**Work to complete**
Write the next few sentences of the passage on anxiety and contemplative prayer, picking up after its final line.

**Selected text**
And consciousness has a nasty habit of never really going away. It’s there at night; it’s there in the early morning; it’s there when everyone’s gone out except you and you’re wondering what to do with your time when you have no energy to actually do anything.
This is where contemplation comes in. Cynthia Bourgeault has a helpful, if counter- intuitive insight in her book Centering Prayer and Inner Awakening (Cowley: 2004). In prayer she encourages someone suffering with an unpleasant or overwhelming emotion to stay with it and even to ‘welcome’ it as a physical sensation which cannot be repressed (p. 143).
It’s counter-intuitive because (in my case) having anxiety is so unpleasant that I want to pretend it’s not there. In addition shame about what others will think stops me from being honest that it really is there, and that it’s robbing me of life to the full.
But in the moment of acknowledging it is there, in the quiet of sitting alone before God, I am real and myself. And I always find, in retrospect, that God is not anxious about my state, as I am. He is perfectly present, loving, accepting and patient. He desires those who suffer to have rest and adequate time to recover. He doesn’t see such a person as ‘ineffective’; such a person is exactly where they need to be at that moment.
And self compassion eventually leads to compassion for others.
So contemplation became a kind of spiritual, mental and physical daily check- in for me, and it was happening, in some form at least, three times a day.

(Keypoint correspondence data)
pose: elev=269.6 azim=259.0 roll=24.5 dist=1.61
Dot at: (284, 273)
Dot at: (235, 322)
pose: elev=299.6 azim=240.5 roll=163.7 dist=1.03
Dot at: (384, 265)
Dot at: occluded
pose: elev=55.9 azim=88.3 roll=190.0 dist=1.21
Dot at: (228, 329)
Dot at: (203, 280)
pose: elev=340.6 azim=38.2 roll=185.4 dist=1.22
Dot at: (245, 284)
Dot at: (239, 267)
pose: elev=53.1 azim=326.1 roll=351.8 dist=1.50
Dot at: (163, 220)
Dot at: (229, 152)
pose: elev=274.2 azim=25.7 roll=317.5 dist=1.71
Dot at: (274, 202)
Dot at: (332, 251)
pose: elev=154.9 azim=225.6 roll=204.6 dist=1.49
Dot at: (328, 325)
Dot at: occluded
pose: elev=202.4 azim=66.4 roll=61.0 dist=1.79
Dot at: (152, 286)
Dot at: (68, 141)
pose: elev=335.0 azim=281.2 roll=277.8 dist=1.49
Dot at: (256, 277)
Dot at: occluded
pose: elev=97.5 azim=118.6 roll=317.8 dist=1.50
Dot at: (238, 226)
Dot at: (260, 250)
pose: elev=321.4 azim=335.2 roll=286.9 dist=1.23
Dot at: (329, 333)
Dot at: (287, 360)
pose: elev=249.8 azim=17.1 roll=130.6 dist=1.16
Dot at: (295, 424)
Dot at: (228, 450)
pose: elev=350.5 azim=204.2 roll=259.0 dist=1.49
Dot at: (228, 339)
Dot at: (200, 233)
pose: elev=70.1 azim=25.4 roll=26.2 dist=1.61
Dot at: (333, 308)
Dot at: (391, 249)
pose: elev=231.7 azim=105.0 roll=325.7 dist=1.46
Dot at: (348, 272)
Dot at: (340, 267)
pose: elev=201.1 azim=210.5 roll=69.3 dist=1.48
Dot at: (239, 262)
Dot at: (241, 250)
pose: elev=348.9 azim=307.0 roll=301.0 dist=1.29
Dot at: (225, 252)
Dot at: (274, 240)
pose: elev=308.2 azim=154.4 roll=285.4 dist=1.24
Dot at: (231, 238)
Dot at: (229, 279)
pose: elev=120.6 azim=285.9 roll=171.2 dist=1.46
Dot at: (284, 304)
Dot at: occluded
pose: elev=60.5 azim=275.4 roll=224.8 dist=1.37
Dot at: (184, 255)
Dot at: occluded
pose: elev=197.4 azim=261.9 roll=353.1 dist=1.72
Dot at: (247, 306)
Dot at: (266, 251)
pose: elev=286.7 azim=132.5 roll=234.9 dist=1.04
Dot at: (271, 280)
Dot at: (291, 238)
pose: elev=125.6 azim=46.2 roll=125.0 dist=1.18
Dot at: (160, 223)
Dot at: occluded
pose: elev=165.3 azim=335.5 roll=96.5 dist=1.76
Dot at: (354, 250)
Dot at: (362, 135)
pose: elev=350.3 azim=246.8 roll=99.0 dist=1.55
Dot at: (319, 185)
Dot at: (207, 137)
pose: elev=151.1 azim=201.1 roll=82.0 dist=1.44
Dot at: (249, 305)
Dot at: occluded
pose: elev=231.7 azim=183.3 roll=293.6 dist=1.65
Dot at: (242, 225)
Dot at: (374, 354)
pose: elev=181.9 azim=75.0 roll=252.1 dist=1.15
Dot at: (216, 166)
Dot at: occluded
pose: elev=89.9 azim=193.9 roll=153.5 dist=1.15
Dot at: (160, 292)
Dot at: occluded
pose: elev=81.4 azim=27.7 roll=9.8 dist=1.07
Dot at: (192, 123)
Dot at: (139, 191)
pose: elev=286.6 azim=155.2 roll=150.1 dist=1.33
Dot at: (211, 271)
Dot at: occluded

**Reply**
First thing in the morning is difficult for me as I’m not an early bird, but I wanted to say to God, most mornings: ‘here I am; I feel terrible, I slept badly, but I’m here, I’m alive and between us we can probably make something of the day, even if it takes two phone calls to friends to get me through from a human point of view”.
Then at around ‘tea time’ I would be feeling a bit better – I don’t know why – I speculate that when you’re anxious, the whole day spreading out before you feels a bit overwhelming. But there’s something about late afternoon onwards, when other people may be stopping work, that feels more acceptable in terms of sitting back and taking stock. That would often be my best contemplation time, assisted by the Centering Prayer App, which at least makes you sit still until the time is up, whatever the quality of your concentration.
And finally I would sit quietly again before sleeping. Sometimes this was a time for more desperate prayer (“please help me sleep; prevent me from panicking”) but latterly, as I recovered*, it was a time full of gratitude for small victories: “thank you I could weed the garden for a few minutes”; thank you for so-and-so whose encouraging message got me through the afternoon”; “thank you the headache finally went”; “thank you I enjoyed my meal”.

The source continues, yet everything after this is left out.